SEATTLE – Of all the Seattle Mariners needing bounceback seasons in 2006, Joel Pineiro bore maybe the largest burden on the team’s pitching staff.
Last season was a personal nightmare, when Pineiro turned high hopes into a 7-11 record amid arm problems and a temporary removal from the starting rotation in May.
Tuesday, Pineiro was the pitcher the Mariners not only hoped he would become, but one they badly need to have a turnaround season.
He held the Los Angeles Angels to seven hits and three runs in 61/3 innings, then held his breath along with everyone else as the Mariners’ bullpen barely survived at the finish in a 10-8 victory at Safeco Field.
“I want to have a big year,” Pineiro said. “Being healthy is the No. 1 thing.
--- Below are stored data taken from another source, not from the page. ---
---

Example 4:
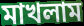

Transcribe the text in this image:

মাখলাম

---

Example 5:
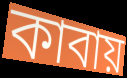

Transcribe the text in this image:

কাবায়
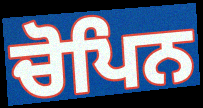
ਚੋਪਿਨ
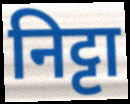
निट्टा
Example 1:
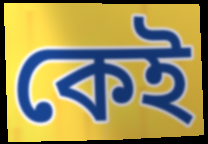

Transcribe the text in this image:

কেই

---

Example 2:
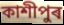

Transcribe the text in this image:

কাশীপুৰ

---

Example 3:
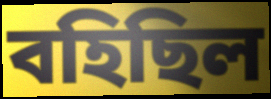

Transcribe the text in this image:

বহিছিল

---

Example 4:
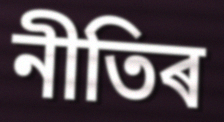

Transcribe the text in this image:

নীতিৰ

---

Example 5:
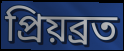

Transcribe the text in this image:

প্ৰিয়ব্ৰত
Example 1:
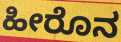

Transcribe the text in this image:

ಹೀರೊನ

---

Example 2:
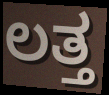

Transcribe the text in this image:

ಲತ್ತ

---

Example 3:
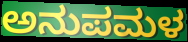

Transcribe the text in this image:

ಅನುಪಮಳ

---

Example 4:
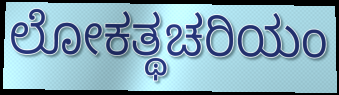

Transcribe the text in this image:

ಲೋಕತ್ಥಚರಿಯಂ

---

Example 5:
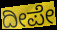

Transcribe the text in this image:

ದೀಪೇ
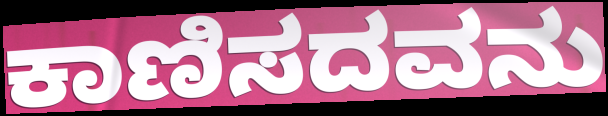
ಕಾಣಿಸದವನು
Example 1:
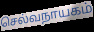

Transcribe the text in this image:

செல்வநாயகம்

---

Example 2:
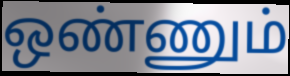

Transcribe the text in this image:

ஒண்ணும்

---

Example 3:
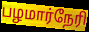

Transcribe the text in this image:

பழமார்நேரி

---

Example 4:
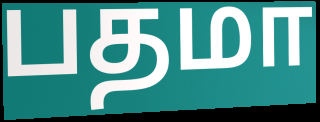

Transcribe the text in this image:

பதமா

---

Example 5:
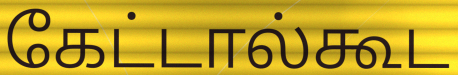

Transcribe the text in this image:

கேட்டால்கூட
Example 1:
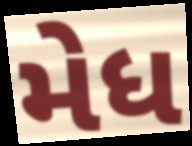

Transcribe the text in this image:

મેધ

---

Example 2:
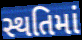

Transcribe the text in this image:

I felt strong when I finished off last year, and I felt strong at spring training this year.
“But it’s not how you start, it’s how you finish.”
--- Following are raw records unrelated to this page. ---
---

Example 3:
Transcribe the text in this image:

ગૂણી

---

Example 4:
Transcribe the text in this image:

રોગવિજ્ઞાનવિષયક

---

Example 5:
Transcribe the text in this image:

That was never so true as Tuesday.
Pineiro’s first victory since Sept. 12 last year – also against the Angels – got less and less secure after Los Angeles scored twice off reliever J.J. Putz in the eighth to make it a 6-5 game
Then, in the bottom of the eighth, the Angels challenged Richie Sexson one time too many. Sexson had struck out in the fourth inning after the Angels intentionally walked Raul Ibanez to load the bases with one out, and in the eighth they did the same thing.
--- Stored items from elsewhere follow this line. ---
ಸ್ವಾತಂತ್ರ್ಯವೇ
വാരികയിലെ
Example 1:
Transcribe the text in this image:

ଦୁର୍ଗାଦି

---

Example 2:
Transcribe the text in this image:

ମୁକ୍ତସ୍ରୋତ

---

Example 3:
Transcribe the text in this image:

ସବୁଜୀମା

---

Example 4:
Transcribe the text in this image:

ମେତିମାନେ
Ichiro Suzuki had led off with a single and Jose Lopez moved him to second with a sacrifice bunt. Angels pitcher Esteban Yan intentionally walked Ibanez again to set up a power-on-power battle of right-handers.
Yan threw a breaking ball for strike one, then tried to fire a fastball past Sexson. The pitch tailed over the middle of the plate, and Sexson drove it on a line over the fence in left field.
The ball never touched the ground; closer Eddie Guardado caught it between warmup pitches as he prepared to work the ninth.
It became an inning of peril.
Guardado, in his first appearance of the season, needed nearly all of that cushion.
The Angels whacked him around for three hits and three runs, including Tim Salmon’s first career pinch-hit homer when he led off the ninth. Guardado finally ended the game by getting Darin Erstad to fly out.
“Eddie threw more pitches in that inning than he did all spring training,” manager Mike Hargrove said.
With Putz and Rafael Soriano having thrown in back-to-back games, and Guardado throwing so many pitches, Hargrove was asked who would finish today if he needed a closer.
“Eddie,” he said without hesitation. “He threw 40 pitches today. He’s got another 12 left.”
The bullpen failure, especially by Guardado, didn’t concern Hargrove.
“We’ve got to get him work,” he said. “More times than not when you bring in a closer like this just to get him some work, that’s going to happen. He’ll be better next time.”
Pineiro and the Mariners’ early offense – led by Kenji Johjima, who hit his second home run in as many days and also drove in a run in the eighth – became forgotten heroes because of the furious finish.
Pineiro stopped the Angels with first-pitch strikes and solid command of all of his pitches in five scoreless innings. He pitched only one 1-2-3 inning, the fifth, but wasn’t in serious trouble until the sixth when he gave up back-to-back singles, then misplaced a fastball that Garret Anderson pulled into the right-field seats, cutting into the Mariners’ 6-0 lead.
Pineiro gave up two one-out singles in the seventh and Hargrove turned to the bullpen.
Right-hander Rafael Soriano got Orlando Cabrera on a pop foul deep down the left-field line, where third baseman Adrian Beltre made an over-the-shoulder catch with his back to the infield after a long run. Soriano then got Vladimir Guerrero to pop out to Johjima behind the plate.
Putz worked the eighth, allowing Rivera’s two-run homer to make the score 6-5 and Guardado, blessed with a 10-5 lead, needed it in the ninth before getting the final out on the seventh batter he faced.
“My mouth is a little dry,” Hargrove said when it finally ended.